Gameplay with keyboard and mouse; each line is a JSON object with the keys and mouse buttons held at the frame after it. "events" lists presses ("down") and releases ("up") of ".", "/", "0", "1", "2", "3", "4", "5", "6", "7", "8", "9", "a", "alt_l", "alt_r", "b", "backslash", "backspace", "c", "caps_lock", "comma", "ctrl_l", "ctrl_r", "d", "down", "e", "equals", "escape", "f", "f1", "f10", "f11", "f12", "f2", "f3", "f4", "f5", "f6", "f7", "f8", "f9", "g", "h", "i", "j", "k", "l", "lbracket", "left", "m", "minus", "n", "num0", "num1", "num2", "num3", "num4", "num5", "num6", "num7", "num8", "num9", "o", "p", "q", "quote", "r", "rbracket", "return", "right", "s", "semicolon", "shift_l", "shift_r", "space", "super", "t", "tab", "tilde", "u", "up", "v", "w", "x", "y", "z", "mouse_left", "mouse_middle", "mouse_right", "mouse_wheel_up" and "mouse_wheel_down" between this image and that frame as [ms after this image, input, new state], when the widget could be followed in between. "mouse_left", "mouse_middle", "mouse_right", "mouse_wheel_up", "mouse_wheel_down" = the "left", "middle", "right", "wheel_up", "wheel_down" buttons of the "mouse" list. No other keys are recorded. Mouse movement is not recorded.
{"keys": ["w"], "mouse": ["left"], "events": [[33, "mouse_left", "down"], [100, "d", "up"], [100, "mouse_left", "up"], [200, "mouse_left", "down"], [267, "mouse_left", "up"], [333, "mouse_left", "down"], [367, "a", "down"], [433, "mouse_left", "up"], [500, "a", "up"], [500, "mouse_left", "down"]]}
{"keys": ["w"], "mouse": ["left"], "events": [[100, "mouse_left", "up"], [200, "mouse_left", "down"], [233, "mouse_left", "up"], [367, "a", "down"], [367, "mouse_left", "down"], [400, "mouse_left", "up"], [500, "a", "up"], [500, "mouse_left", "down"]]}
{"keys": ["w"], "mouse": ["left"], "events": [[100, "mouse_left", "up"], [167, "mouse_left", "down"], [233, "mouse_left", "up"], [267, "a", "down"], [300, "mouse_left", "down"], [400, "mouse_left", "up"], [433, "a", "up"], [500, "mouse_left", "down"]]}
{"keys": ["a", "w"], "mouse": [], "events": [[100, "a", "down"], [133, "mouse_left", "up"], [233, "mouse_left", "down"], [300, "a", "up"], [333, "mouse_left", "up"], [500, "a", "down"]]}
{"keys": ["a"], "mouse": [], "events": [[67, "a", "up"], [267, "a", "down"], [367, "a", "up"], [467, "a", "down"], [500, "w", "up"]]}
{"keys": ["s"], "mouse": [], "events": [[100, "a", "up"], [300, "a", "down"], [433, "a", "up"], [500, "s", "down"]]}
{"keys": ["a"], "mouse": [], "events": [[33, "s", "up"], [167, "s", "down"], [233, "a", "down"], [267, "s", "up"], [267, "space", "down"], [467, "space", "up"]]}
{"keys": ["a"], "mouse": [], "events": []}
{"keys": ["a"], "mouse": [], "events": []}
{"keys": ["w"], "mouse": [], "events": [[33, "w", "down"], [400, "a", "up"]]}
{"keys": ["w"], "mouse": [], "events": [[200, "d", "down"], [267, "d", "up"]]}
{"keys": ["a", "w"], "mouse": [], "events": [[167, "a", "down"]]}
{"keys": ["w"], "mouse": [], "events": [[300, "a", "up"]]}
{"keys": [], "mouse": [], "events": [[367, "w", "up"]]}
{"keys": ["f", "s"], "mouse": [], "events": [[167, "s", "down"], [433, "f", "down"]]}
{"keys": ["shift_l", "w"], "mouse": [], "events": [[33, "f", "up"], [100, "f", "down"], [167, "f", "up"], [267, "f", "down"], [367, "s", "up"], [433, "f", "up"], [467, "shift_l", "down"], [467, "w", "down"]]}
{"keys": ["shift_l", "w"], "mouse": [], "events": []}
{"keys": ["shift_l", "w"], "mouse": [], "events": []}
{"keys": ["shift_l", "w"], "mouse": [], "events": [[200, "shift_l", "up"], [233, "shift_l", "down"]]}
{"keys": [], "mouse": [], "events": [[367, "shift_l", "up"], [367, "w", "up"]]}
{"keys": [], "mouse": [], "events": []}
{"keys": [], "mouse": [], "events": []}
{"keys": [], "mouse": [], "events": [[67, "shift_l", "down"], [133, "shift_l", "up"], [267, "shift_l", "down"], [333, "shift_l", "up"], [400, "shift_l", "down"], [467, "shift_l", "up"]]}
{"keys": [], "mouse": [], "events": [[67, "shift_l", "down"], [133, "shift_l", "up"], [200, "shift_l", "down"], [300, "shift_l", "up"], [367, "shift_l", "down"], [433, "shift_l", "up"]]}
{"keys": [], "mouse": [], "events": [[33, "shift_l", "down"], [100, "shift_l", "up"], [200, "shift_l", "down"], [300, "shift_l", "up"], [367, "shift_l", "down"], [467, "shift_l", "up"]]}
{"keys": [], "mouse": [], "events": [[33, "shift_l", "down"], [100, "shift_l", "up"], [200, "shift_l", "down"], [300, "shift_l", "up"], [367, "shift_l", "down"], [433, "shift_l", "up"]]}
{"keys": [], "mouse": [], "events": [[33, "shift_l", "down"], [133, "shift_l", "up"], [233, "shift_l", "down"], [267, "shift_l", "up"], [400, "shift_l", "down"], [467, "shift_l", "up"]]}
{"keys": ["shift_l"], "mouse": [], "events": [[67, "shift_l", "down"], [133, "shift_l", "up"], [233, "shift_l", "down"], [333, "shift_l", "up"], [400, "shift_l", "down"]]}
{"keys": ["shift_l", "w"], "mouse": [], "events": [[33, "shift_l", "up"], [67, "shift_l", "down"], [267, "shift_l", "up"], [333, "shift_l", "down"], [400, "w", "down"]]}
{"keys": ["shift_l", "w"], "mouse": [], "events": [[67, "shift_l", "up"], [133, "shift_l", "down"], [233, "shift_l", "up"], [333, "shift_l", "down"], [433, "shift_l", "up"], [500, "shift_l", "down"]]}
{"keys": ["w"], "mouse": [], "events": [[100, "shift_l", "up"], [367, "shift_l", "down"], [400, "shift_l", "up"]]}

════════

| Problem to work on |
Send back each record exactly as it stands.

| Task result |
Gameplay with keyboard and mouse; each line is a JSON object with the keys and mouse buttons held at the frame after it. "events" lists presses ("down") and releases ("up") of ".", "/", "0", "1", "2", "3", "4", "5", "6", "7", "8", "9", "a", "alt_l", "alt_r", "b", "backslash", "backspace", "c", "caps_lock", "comma", "ctrl_l", "ctrl_r", "d", "down", "e", "equals", "escape", "f", "f1", "f10", "f11", "f12", "f2", "f3", "f4", "f5", "f6", "f7", "f8", "f9", "g", "h", "i", "j", "k", "l", "lbracket", "left", "m", "minus", "n", "num0", "num1", "num2", "num3", "num4", "num5", "num6", "num7", "num8", "num9", "o", "p", "q", "quote", "r", "rbracket", "return", "right", "s", "semicolon", "shift_l", "shift_r", "space", "super", "t", "tab", "tilde", "u", "up", "v", "w", "x", "y", "z", "mouse_left", "mouse_middle", "mouse_right", "mouse_wheel_up" and "mouse_wheel_down" between this image and that frame as [ms after this image, input, new state], when the widget could be followed in between. "mouse_left", "mouse_middle", "mouse_right", "mouse_wheel_up", "mouse_wheel_down" = the "left", "middle", "right", "wheel_up", "wheel_down" buttons of the "mouse" list. No other keys are recorded. Mouse movement is not recorded.
{"keys": ["w"], "mouse": ["left"], "events": [[33, "mouse_left", "down"], [100, "d", "up"], [100, "mouse_left", "up"], [200, "mouse_left", "down"], [267, "mouse_left", "up"], [333, "mouse_left", "down"], [367, "a", "down"], [433, "mouse_left", "up"], [500, "a", "up"], [500, "mouse_left", "down"]]}
{"keys": ["w"], "mouse": ["left"], "events": [[100, "mouse_left", "up"], [200, "mouse_left", "down"], [233, "mouse_left", "up"], [367, "a", "down"], [367, "mouse_left", "down"], [400, "mouse_left", "up"], [500, "a", "up"], [500, "mouse_left", "down"]]}
{"keys": ["w"], "mouse": ["left"], "events": [[100, "mouse_left", "up"], [167, "mouse_left", "down"], [233, "mouse_left", "up"], [267, "a", "down"], [300, "mouse_left", "down"], [400, "mouse_left", "up"], [433, "a", "up"], [500, "mouse_left", "down"]]}
{"keys": ["a", "w"], "mouse": [], "events": [[100, "a", "down"], [133, "mouse_left", "up"], [233, "mouse_left", "down"], [300, "a", "up"], [333, "mouse_left", "up"], [500, "a", "down"]]}
{"keys": ["a"], "mouse": [], "events": [[67, "a", "up"], [267, "a", "down"], [367, "a", "up"], [467, "a", "down"], [500, "w", "up"]]}
{"keys": ["s"], "mouse": [], "events": [[100, "a", "up"], [300, "a", "down"], [433, "a", "up"], [500, "s", "down"]]}
{"keys": ["a"], "mouse": [], "events": [[33, "s", "up"], [167, "s", "down"], [233, "a", "down"], [267, "s", "up"], [267, "space", "down"], [467, "space", "up"]]}
{"keys": ["a"], "mouse": [], "events": []}
{"keys": ["a"], "mouse": [], "events": []}
{"keys": ["w"], "mouse": [], "events": [[33, "w", "down"], [400, "a", "up"]]}
{"keys": ["w"], "mouse": [], "events": [[200, "d", "down"], [267, "d", "up"]]}
{"keys": ["a", "w"], "mouse": [], "events": [[167, "a", "down"]]}
{"keys": ["w"], "mouse": [], "events": [[300, "a", "up"]]}
{"keys": [], "mouse": [], "events": [[367, "w", "up"]]}
{"keys": ["f", "s"], "mouse": [], "events": [[167, "s", "down"], [433, "f", "down"]]}
{"keys": ["shift_l", "w"], "mouse": [], "events": [[33, "f", "up"], [100, "f", "down"], [167, "f", "up"], [267, "f", "down"], [367, "s", "up"], [433, "f", "up"], [467, "shift_l", "down"], [467, "w", "down"]]}
{"keys": ["shift_l", "w"], "mouse": [], "events": []}
{"keys": ["shift_l", "w"], "mouse": [], "events": []}
{"keys": ["shift_l", "w"], "mouse": [], "events": [[200, "shift_l", "up"], [233, "shift_l", "down"]]}
{"keys": [], "mouse": [], "events": [[367, "shift_l", "up"], [367, "w", "up"]]}
{"keys": [], "mouse": [], "events": []}
{"keys": [], "mouse": [], "events": []}
{"keys": [], "mouse": [], "events": [[67, "shift_l", "down"], [133, "shift_l", "up"], [267, "shift_l", "down"], [333, "shift_l", "up"], [400, "shift_l", "down"], [467, "shift_l", "up"]]}
{"keys": [], "mouse": [], "events": [[67, "shift_l", "down"], [133, "shift_l", "up"], [200, "shift_l", "down"], [300, "shift_l", "up"], [367, "shift_l", "down"], [433, "shift_l", "up"]]}
{"keys": [], "mouse": [], "events": [[33, "shift_l", "down"], [100, "shift_l", "up"], [200, "shift_l", "down"], [300, "shift_l", "up"], [367, "shift_l", "down"], [467, "shift_l", "up"]]}
{"keys": [], "mouse": [], "events": [[33, "shift_l", "down"], [100, "shift_l", "up"], [200, "shift_l", "down"], [300, "shift_l", "up"], [367, "shift_l", "down"], [433, "shift_l", "up"]]}
{"keys": [], "mouse": [], "events": [[33, "shift_l", "down"], [133, "shift_l", "up"], [233, "shift_l", "down"], [267, "shift_l", "up"], [400, "shift_l", "down"], [467, "shift_l", "up"]]}
{"keys": ["shift_l"], "mouse": [], "events": [[67, "shift_l", "down"], [133, "shift_l", "up"], [233, "shift_l", "down"], [333, "shift_l", "up"], [400, "shift_l", "down"]]}
{"keys": ["shift_l", "w"], "mouse": [], "events": [[33, "shift_l", "up"], [67, "shift_l", "down"], [267, "shift_l", "up"], [333, "shift_l", "down"], [400, "w", "down"]]}
{"keys": ["shift_l", "w"], "mouse": [], "events": [[67, "shift_l", "up"], [133, "shift_l", "down"], [233, "shift_l", "up"], [333, "shift_l", "down"], [433, "shift_l", "up"], [500, "shift_l", "down"]]}
{"keys": ["w"], "mouse": [], "events": [[100, "shift_l", "up"], [367, "shift_l", "down"], [400, "shift_l", "up"]]}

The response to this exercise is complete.